### What this task involves
Go through the following data and transcribe exactly the stretch of lines from the one holding "table | 10 | 20 |" to the one holding "planes | 10 | 20 |", both included.

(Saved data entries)
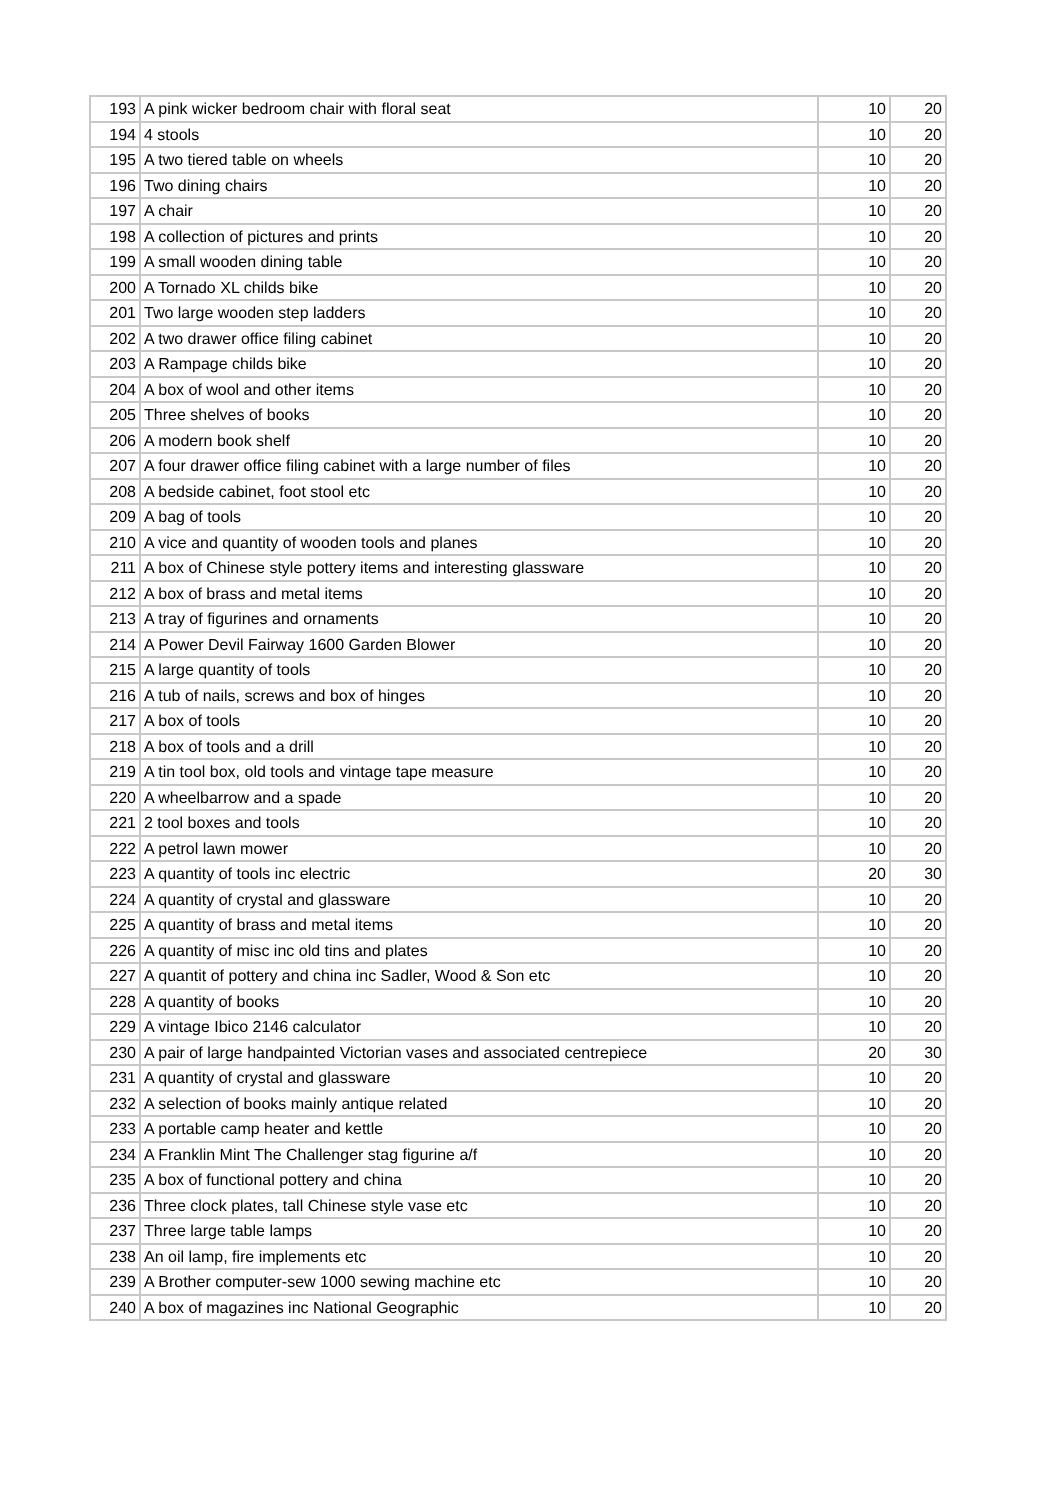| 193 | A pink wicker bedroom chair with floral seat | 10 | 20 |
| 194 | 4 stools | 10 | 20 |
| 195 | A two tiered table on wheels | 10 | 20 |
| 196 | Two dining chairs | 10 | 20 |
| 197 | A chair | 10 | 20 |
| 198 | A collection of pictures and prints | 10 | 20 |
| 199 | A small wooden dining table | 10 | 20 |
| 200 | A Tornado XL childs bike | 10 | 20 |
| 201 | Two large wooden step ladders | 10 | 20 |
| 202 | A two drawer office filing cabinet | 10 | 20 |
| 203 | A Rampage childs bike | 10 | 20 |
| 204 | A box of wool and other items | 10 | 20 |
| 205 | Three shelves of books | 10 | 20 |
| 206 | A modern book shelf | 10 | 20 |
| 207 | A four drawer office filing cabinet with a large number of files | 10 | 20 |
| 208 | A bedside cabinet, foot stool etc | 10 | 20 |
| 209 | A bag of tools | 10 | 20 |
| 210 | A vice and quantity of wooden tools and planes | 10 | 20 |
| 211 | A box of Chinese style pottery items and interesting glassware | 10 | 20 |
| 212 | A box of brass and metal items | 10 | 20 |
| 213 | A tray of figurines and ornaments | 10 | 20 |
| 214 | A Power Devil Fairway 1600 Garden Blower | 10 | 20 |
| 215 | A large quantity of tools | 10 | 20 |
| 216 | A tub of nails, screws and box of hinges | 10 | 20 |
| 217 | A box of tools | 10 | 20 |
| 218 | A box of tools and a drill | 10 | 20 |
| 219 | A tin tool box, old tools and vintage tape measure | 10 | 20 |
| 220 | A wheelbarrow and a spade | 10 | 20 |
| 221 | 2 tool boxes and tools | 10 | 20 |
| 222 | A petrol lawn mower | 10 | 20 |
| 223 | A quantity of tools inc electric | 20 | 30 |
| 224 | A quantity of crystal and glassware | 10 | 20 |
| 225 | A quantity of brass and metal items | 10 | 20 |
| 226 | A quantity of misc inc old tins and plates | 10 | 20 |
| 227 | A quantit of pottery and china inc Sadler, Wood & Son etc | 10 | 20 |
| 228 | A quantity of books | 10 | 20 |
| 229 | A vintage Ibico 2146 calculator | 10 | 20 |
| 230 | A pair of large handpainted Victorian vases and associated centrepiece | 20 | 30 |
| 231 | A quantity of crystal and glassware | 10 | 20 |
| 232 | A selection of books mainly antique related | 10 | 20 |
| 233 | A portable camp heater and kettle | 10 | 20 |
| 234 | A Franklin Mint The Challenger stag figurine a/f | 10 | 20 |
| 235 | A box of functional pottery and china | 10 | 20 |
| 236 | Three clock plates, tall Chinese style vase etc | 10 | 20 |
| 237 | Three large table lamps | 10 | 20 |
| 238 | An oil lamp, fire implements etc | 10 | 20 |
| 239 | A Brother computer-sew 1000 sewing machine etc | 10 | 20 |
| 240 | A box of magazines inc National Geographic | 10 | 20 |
==
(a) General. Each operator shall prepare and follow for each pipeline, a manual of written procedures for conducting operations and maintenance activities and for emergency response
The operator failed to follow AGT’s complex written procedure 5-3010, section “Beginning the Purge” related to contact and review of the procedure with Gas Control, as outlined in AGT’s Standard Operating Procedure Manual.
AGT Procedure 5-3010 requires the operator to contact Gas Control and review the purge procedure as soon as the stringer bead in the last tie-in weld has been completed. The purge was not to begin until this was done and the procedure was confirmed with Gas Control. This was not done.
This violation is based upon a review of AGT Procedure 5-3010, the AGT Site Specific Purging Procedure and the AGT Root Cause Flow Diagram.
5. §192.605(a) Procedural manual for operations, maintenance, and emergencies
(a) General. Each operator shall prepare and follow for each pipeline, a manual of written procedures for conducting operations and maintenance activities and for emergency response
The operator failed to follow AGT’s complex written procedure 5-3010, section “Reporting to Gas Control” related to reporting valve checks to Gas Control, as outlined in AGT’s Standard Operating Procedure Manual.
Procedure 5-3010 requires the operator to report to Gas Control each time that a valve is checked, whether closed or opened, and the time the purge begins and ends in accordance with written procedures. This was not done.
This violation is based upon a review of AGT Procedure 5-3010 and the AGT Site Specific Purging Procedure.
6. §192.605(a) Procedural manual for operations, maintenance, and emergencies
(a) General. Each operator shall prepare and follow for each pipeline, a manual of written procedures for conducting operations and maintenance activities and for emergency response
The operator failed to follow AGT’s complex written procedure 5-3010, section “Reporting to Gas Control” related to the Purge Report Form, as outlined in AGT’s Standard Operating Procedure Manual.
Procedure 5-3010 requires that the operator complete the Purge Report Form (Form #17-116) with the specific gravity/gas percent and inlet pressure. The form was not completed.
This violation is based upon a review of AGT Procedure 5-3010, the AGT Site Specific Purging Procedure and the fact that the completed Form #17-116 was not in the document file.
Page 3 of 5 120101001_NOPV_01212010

### Response below
| 199 | A small wooden dining table | 10 | 20 |
| 200 | A Tornado XL childs bike | 10 | 20 |
| 201 | Two large wooden step ladders | 10 | 20 |
| 202 | A two drawer office filing cabinet | 10 | 20 |
| 203 | A Rampage childs bike | 10 | 20 |
| 204 | A box of wool and other items | 10 | 20 |
| 205 | Three shelves of books | 10 | 20 |
| 206 | A modern book shelf | 10 | 20 |
| 207 | A four drawer office filing cabinet with a large number of files | 10 | 20 |
| 208 | A bedside cabinet, foot stool etc | 10 | 20 |
| 209 | A bag of tools | 10 | 20 |
| 210 | A vice and quantity of wooden tools and planes | 10 | 20 |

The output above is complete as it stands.